Die Wüste, in der Johannes der Täufer die Gläubigen und Jesus taufte, steht nach Paracelsus’ Ansicht für den Zustand des Volkes, das von den Priestern verführt worden ist. An dieser Stelle wütet Paracelsus über die Klöster, in denen seiner Meinung nach dem Teufel zugejubelt wird, und beschreibt, wie eine wahre Kontemplation auszusehen hat. Es ist eine der wenigen Stellen, die eine Ahnung vermittelt, was Paracelsus unter „Verinnerlichung“ versteht: „Aller Verstand, Sinn und Gedanken, Witz und List sollen im Menschen tot sein.“ Also nicht nur negativer Gedanken soll man sich entledigen, sondern jeglicher gedanklicher Aktivitäten, ähnlich wie in fernöstlichen Meditationspraxen. In christlichem Vokabular ausgedrückt, ist nach Paracelsus, dies der Weg, um das Himmelsreich zu gewinnen. Dieses „Leeren“ des Geistes hat sich jedoch nicht Paracelsus ausgedacht, sondern findet sich bereits in der mittelalterlichen Tradition deutscher Mystiker.

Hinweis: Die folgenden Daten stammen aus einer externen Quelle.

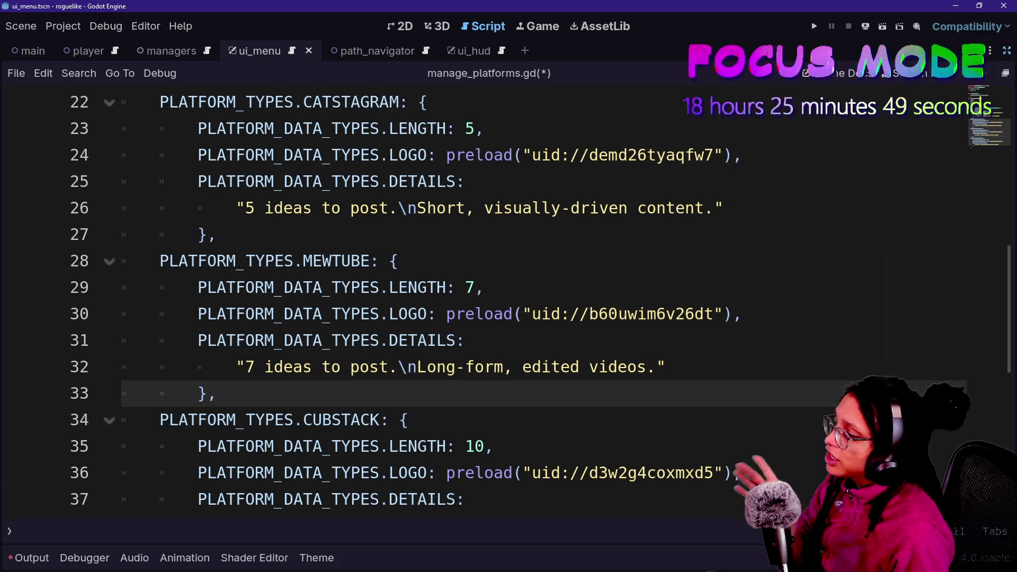
{"action": "key", "text": "Down"}
{"action": "key", "text": "Down"}
{"action": "key", "text": "Down"}
{"action": "left_click_drag", "start_coordinate": [666, 318], "coordinate": [475, 292]}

Über die Taufe selbst, schreibt Paracelsus, dass sie mit klarem Wasser und nicht mit Weihwasser vollzogen werden sollte. Die Taufe war ein großes Thema in der Reformationszeit. Die Täufer vollzogen die Erwachsenentaufe um die „Reinwaschung von Sünden“ im bewussten Zustand möglich zu machen. Auch Paracelsus spricht von der Vergebung der Sünden, die durch die Taufe ermöglicht wird. Ob bei Erwachsenen oder Kindern wird nicht explizit deutlich. Er legt den Schwerpunkt auf die auch von den Reformatoren ausgedrückte Ablehnung des Weihwassers, das als katholischer Hokuspokus dem Teufel Tor und Tür öffnet.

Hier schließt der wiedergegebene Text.